What changed in the last year?

Over the last four quarters, Bank of Clarkson's Bank Health Score held roughly steady at 98/100. Tier 1 capital strengthened by 0.74 percentage points to 20.23%. Quarter-over-quarter, the score fell by 1.0 points.

Frequently Asked Questions

Bank of Clarkson holds $165M in total assets and $143M in deposits, making it a community bank by U.S. standards. By total assets it is the 2,869th-largest of the 3,960 FDIC-insured banks we track. Those figures come from Bank of Clarkson's latest FDIC call report (cert #13167); it is a local community institution, with $100 million to $1 billion in assets.

Bank of Clarkson ranks 2,869th by total assets out of the 3,960 FDIC-insured banks BankHealth tracks. Its $165M in assets classify it as a community bank.

Bank of Clarkson reports $165M in total assets and $143M in total deposits ($143M of it domestic). Total assets include loans, securities, and cash the bank owns; deposits are the money customers have placed with the bank. Deposits are typically a bank's largest funding source, and FDIC insurance covers each depositor up to $250,000 per ownership category.

Size and safety are different things. A bank's size (total assets) measures scale, not health — small banks and large banks can each be financially strong or weak. Bank of Clarkson earns a Bank Health Score of 98/100 (grade A) on capital, loan quality, liquidity, and profitability, independent of its $165M asset base. For deposits within the $250,000 FDIC limit, size does not change your insurance protection.

Yes. Bank of Clarkson (FDIC certificate #13167) is FDIC-insured, meaning each depositor is covered up to $250,000 per ownership category if the bank fails.

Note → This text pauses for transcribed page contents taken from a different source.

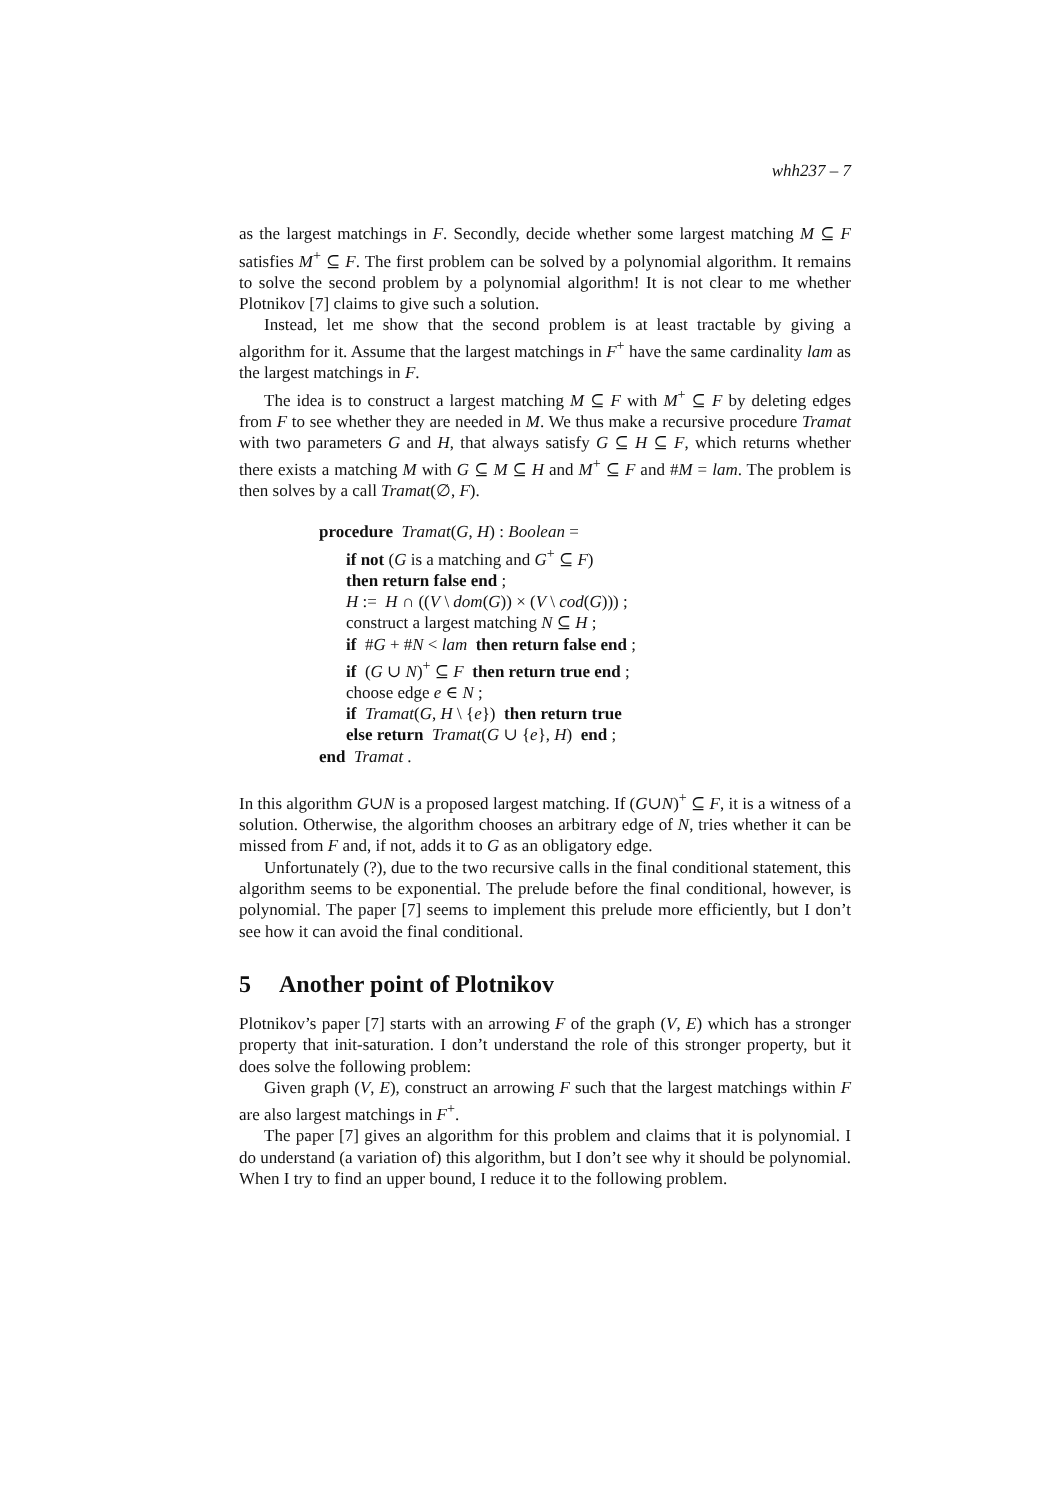whh237 – 7
as the largest matchings in F. Secondly, decide whether some largest matching M ⊆ F satisfies M<sup>+</sup> ⊆ F. The first problem can be solved by a polynomial algorithm. It remains to solve the second problem by a polynomial algorithm! It is not clear to me whether Plotnikov [7] claims to give such a solution.
Instead, let me show that the second problem is at least tractable by giving a algorithm for it. Assume that the largest matchings in F<sup>+</sup> have the same cardinality lam as the largest matchings in F.
The idea is to construct a largest matching M ⊆ F with M<sup>+</sup> ⊆ F by deleting edges from F to see whether they are needed in M. We thus make a recursive procedure Tramat with two parameters G and H, that always satisfy G ⊆ H ⊆ F, which returns whether there exists a matching M with G ⊆ M ⊆ H and M<sup>+</sup> ⊆ F and #M = lam. The problem is then solves by a call Tramat(∅, F).
procedure Tramat(G, H) : Boolean =
if not (G is a matching and G<sup>+</sup> ⊆ F)
then return false end ;
H := H ∩ ((V \ dom(G)) × (V \ cod(G))) ;
construct a largest matching N ⊆ H ;
if #G + #N < lam then return false end ;
if (G ∪ N)<sup>+</sup> ⊆ F then return true end ;
choose edge e ∈ N ;
if Tramat(G, H \ {e}) then return true
else return Tramat(G ∪ {e}, H) end ;
end Tramat .
In this algorithm G∪N is a proposed largest matching. If (G∪N)<sup>+</sup> ⊆ F, it is a witness of a solution. Otherwise, the algorithm chooses an arbitrary edge of N, tries whether it can be missed from F and, if not, adds it to G as an obligatory edge.
Unfortunately (?), due to the two recursive calls in the final conditional statement, this algorithm seems to be exponential. The prelude before the final conditional, however, is polynomial. The paper [7] seems to implement this prelude more efficiently, but I don’t see how it can avoid the final conditional.
5 Another point of Plotnikov
Plotnikov’s paper [7] starts with an arrowing F of the graph (V, E) which has a stronger property that init-saturation. I don’t understand the role of this stronger property, but it does solve the following problem:
Given graph (V, E), construct an arrowing F such that the largest matchings within F are also largest matchings in F<sup>+</sup>.
The paper [7] gives an algorithm for this problem and claims that it is polynomial. I do understand (a variation of) this algorithm, but I don’t see why it should be polynomial. When I try to find an upper bound, I reduce it to the following problem.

FDIC insurance protects checking, savings, money market, and CD deposits — it does not cover stocks, bonds, mutual funds, or annuities.

Bank of Clarkson holds $165M in total assets and $143M in deposits, making it a community bank by U.S. standards. By total assets it is the 2,869th-largest of the 3,960 FDIC-insured banks we track. Those figures come from Bank of Clarkson's latest FDIC call report (cert #13167); it is a local community institution, with $100 million to $1 billion in assets.